● Exercise directions
From the entries below, copy exactly the lines from the one that contains "SIZE 3.900 BY 6.350 ;" through the one that contains "RECT 8.800 4.150 9.050 5.300 ;", both included, and only those.

--- Given information ---

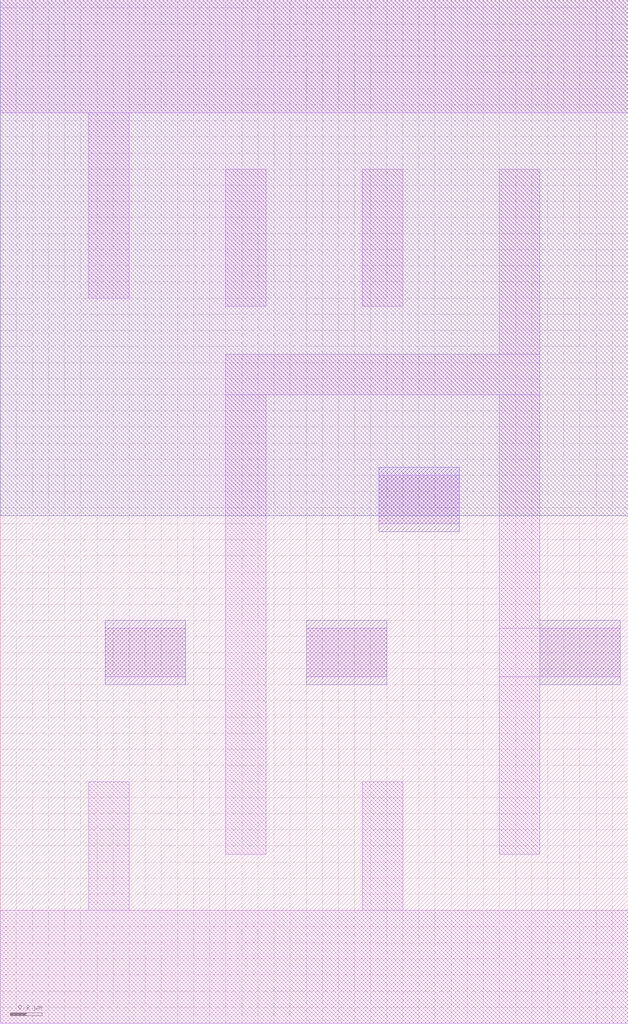
<source format=lef>
VERSION 5.7 ;
  NOWIREEXTENSIONATPIN ON ;
  DIVIDERCHAR "/" ;
  BUSBITCHARS "[]" ;
MACRO gf180mcu_osu_sc_gp9t3v3__nor3_1
  CLASS BLOCK ;
  FOREIGN gf180mcu_osu_sc_gp9t3v3__nor3_1 ;
  ORIGIN -5.700 0.000 ;
  SIZE 3.900 BY 6.350 ;
  OBS
      LAYER Nwell ;
        RECT 5.700 3.150 9.600 6.350 ;
      LAYER Metal1 ;
        RECT 5.700 5.650 9.600 6.350 ;
        RECT 6.250 4.500 6.500 5.650 ;
        RECT 7.100 4.450 7.350 5.300 ;
        RECT 7.950 4.450 8.200 5.300 ;
        RECT 8.800 4.150 9.050 5.300 ;
        RECT 7.100 3.900 9.050 4.150 ;
        RECT 6.350 2.150 6.850 2.450 ;
        RECT 6.250 0.700 6.500 1.500 ;
        RECT 7.100 1.050 7.350 3.900 ;
        RECT 8.050 3.100 8.550 3.400 ;
        RECT 8.800 2.450 9.050 3.900 ;
        RECT 7.600 2.150 8.100 2.450 ;
        RECT 8.800 2.150 9.550 2.450 ;
        RECT 7.950 0.700 8.200 1.500 ;
        RECT 8.800 1.050 9.050 2.150 ;
        RECT 5.700 0.000 9.600 0.700 ;
      LAYER Metal2 ;
        RECT 8.050 3.050 8.550 3.450 ;
        RECT 6.350 2.100 6.850 2.500 ;
        RECT 7.600 2.100 8.100 2.500 ;
        RECT 9.050 2.100 9.550 2.500 ;
  END
END gf180mcu_osu_sc_gp9t3v3__nor3_1
END LIBRARY


</source>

---

● Result for this exercise
  SIZE 3.900 BY 6.350 ;
  OBS
      LAYER Nwell ;
        RECT 5.700 3.150 9.600 6.350 ;
      LAYER Metal1 ;
        RECT 5.700 5.650 9.600 6.350 ;
        RECT 6.250 4.500 6.500 5.650 ;
        RECT 7.100 4.450 7.350 5.300 ;
        RECT 7.950 4.450 8.200 5.300 ;
        RECT 8.800 4.150 9.050 5.300 ;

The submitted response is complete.